What you have to do: Leaving out all images, write out the records that follow exactly.

Given data:
★ ★ ★
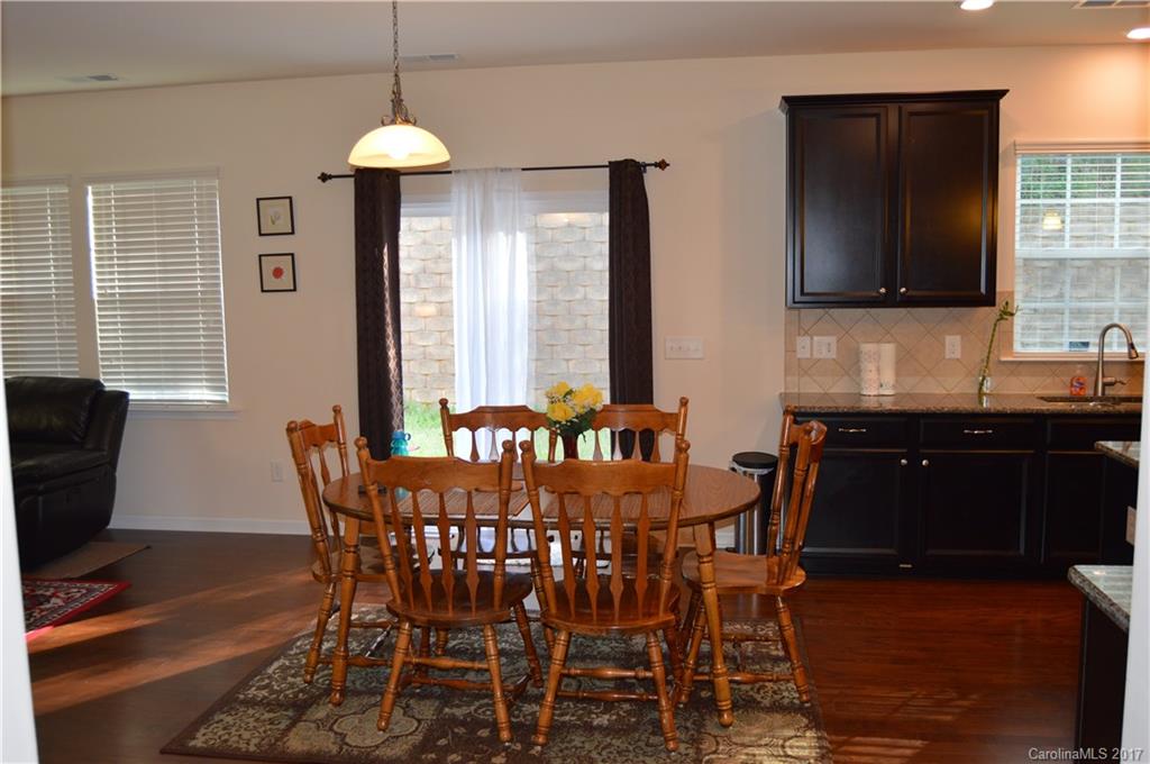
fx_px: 957
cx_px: 575
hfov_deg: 62.0
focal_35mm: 30
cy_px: 382
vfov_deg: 43.5
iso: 450
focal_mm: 20
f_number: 3.5
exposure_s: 1/60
★ ★ ★
Reply:
fx_px: 957
cx_px: 575
hfov_deg: 62.0
focal_35mm: 30
cy_px: 382
vfov_deg: 43.5
iso: 450
focal_mm: 20
f_number: 3.5
exposure_s: 1/60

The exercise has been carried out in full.